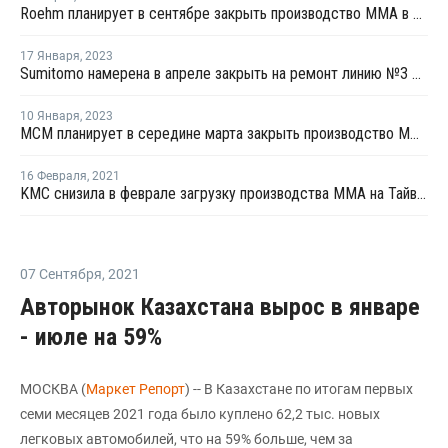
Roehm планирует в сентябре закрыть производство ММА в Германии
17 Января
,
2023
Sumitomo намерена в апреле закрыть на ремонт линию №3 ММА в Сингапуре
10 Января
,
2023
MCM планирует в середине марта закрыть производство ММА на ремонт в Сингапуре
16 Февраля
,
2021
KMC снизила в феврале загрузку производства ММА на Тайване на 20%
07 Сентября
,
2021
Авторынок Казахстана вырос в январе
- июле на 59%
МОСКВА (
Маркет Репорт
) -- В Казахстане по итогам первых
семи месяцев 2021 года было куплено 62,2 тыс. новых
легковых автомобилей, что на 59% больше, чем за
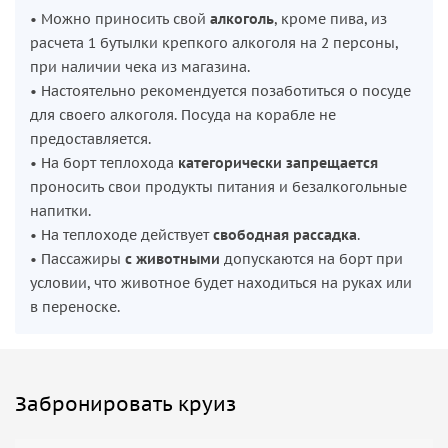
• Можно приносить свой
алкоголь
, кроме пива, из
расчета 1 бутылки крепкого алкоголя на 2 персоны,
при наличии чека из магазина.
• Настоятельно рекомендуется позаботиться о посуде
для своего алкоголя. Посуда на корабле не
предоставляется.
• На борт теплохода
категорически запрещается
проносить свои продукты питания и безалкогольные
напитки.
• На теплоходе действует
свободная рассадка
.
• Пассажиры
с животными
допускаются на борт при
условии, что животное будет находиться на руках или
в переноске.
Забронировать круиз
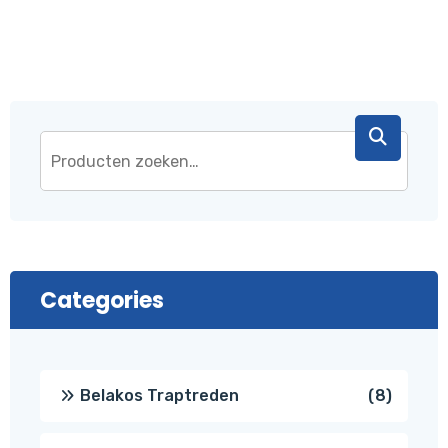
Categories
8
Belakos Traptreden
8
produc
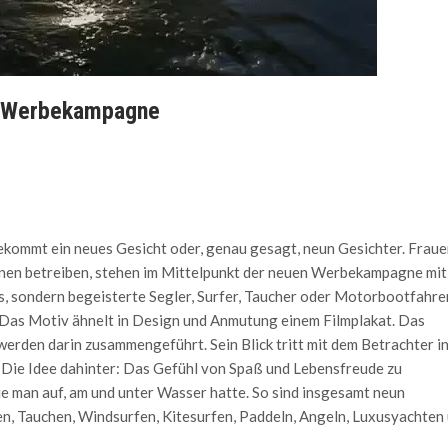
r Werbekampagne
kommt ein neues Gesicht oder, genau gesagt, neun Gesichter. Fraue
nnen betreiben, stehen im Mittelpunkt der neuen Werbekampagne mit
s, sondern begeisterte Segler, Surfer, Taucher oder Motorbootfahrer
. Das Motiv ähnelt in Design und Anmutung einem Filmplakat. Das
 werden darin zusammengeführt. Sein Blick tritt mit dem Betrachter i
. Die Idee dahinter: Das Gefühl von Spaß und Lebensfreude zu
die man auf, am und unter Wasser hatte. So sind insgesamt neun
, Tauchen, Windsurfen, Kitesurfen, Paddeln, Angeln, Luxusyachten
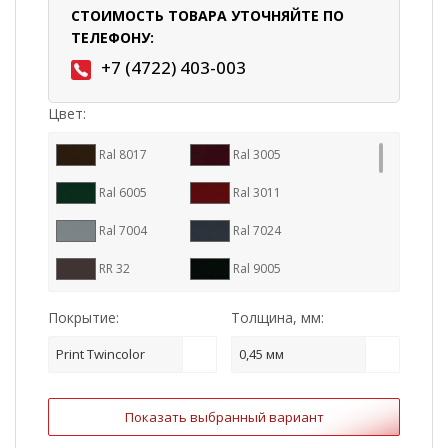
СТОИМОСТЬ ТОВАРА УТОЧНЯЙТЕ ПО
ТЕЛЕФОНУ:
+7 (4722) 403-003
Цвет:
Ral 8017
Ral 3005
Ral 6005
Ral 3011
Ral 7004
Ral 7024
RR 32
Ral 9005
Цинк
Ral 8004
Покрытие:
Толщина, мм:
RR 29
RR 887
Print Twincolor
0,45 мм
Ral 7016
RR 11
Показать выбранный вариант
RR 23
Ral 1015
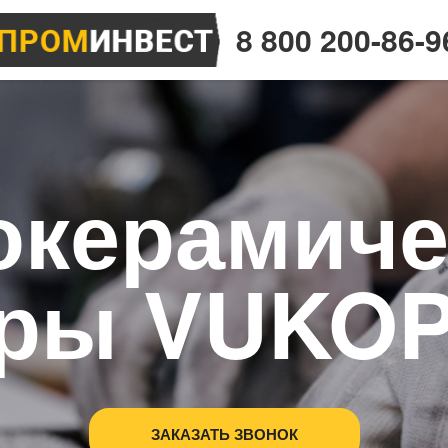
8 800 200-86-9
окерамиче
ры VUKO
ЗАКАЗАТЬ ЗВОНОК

--

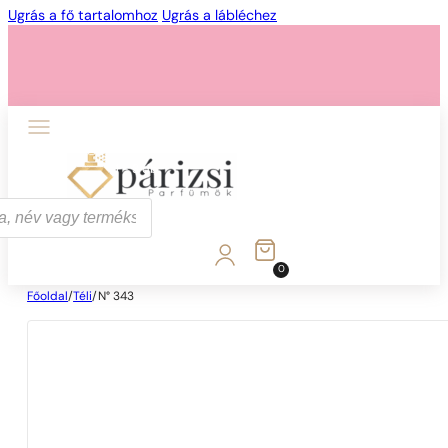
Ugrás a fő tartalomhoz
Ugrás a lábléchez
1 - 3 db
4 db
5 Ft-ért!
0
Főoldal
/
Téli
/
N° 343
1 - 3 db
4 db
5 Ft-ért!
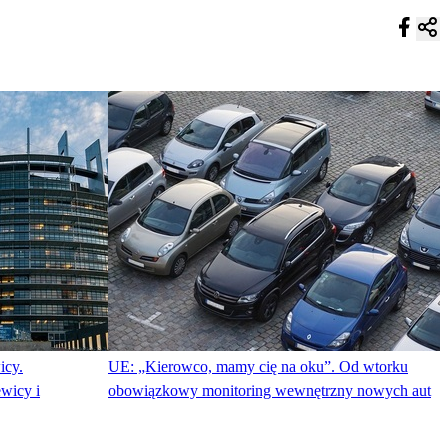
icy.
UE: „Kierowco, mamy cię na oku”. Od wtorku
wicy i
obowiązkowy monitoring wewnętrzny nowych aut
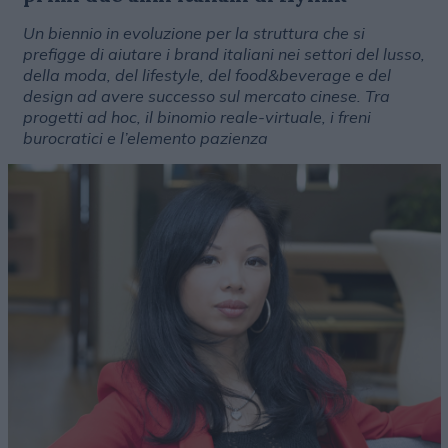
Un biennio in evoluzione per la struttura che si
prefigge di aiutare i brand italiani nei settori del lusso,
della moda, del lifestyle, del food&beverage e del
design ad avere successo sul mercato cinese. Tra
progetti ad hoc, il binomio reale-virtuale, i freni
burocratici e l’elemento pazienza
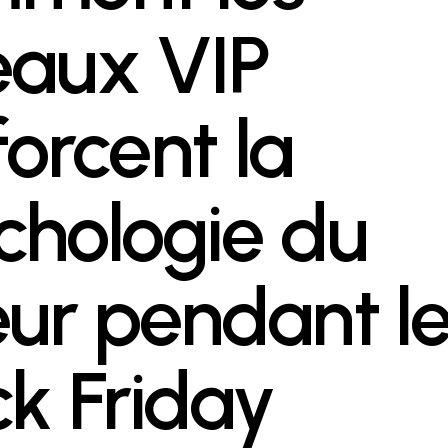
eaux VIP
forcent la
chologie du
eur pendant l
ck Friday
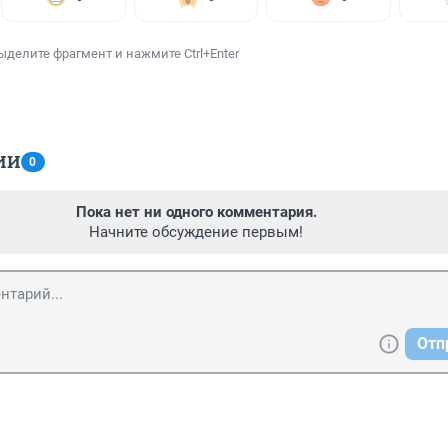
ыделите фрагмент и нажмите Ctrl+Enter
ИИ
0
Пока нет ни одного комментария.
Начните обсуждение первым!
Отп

==

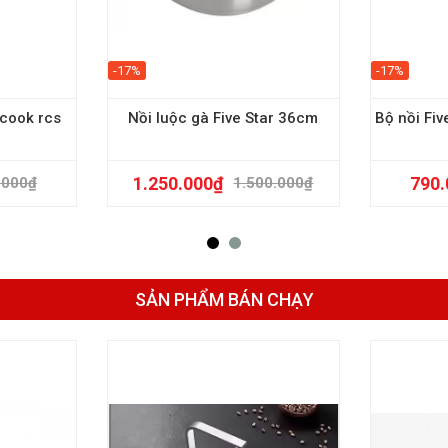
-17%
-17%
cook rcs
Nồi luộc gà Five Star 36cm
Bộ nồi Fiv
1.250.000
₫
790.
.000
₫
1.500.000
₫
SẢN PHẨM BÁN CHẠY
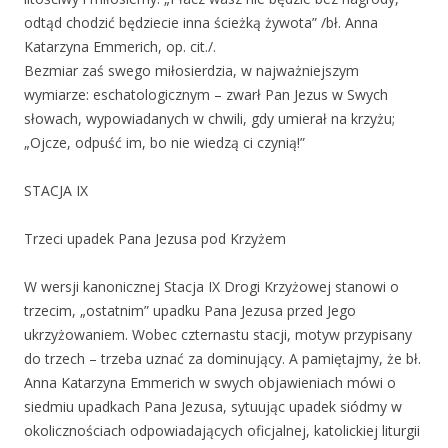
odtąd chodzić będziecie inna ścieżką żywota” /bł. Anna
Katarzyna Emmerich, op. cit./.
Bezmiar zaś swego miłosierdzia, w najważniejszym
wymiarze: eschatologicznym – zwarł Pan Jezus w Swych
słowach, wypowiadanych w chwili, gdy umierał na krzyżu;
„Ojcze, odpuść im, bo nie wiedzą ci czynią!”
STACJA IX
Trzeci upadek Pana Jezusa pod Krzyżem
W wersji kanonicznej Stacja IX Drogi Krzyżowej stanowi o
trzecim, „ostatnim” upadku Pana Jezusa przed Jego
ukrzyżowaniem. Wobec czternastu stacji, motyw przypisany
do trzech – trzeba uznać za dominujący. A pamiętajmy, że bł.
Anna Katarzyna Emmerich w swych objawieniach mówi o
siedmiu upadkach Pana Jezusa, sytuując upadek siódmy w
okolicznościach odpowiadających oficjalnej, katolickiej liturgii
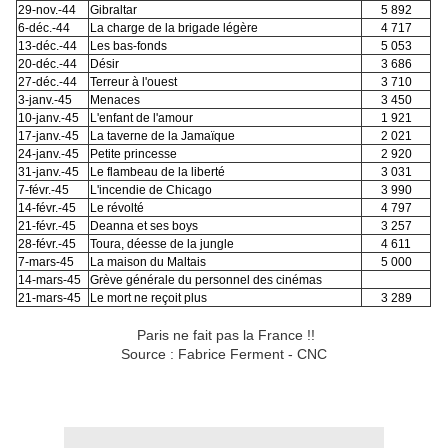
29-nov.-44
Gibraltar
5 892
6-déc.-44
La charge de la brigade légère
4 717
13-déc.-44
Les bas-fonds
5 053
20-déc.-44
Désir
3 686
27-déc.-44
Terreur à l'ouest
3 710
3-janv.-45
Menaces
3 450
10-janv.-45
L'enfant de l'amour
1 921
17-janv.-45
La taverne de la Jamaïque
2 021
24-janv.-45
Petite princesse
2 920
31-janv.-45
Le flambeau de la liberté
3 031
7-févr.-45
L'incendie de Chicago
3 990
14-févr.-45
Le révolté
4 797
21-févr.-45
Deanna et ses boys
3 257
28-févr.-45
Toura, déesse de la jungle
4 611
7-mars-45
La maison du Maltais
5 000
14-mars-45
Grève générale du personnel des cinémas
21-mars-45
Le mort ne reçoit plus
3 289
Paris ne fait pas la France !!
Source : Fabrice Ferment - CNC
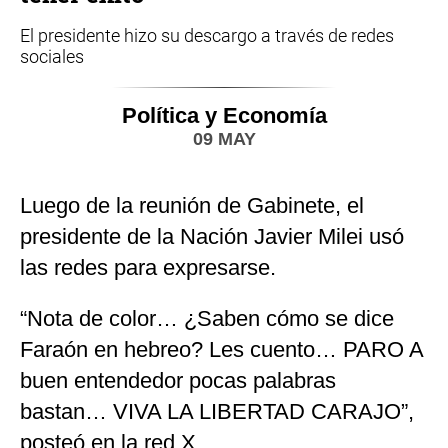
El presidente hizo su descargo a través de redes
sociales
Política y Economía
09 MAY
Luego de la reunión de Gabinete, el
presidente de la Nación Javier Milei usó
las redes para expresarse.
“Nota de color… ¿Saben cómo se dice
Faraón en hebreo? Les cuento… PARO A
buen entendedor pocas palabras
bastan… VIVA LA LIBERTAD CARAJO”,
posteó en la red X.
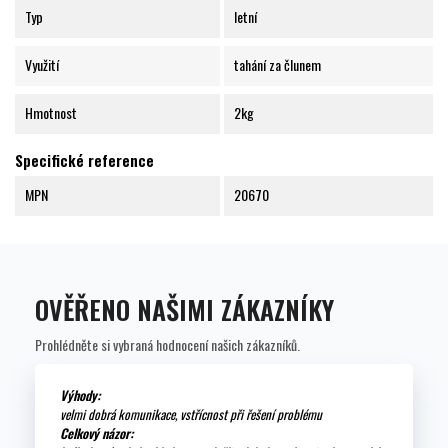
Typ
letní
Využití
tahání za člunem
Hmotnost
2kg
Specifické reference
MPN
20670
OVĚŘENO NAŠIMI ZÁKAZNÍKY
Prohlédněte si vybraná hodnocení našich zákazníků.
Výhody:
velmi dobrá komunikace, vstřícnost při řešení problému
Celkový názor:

### WHAT IS REQUIRED:
Render every line in the records above, from the one containing "r Werbekampagne" down to the one containing "einem Filmplakat. Das", as a numbered list, leaving out any blank lines.

### EXERCISE RESULT:
1. r Werbekampagne
2. kommt ein neues Gesicht oder, genau gesagt, neun Gesichter. Fraue
3. nnen betreiben, stehen im Mittelpunkt der neuen Werbekampagne mit
4. s, sondern begeisterte Segler, Surfer, Taucher oder Motorbootfahrer
5. . Das Motiv ähnelt in Design und Anmutung einem Filmplakat. Das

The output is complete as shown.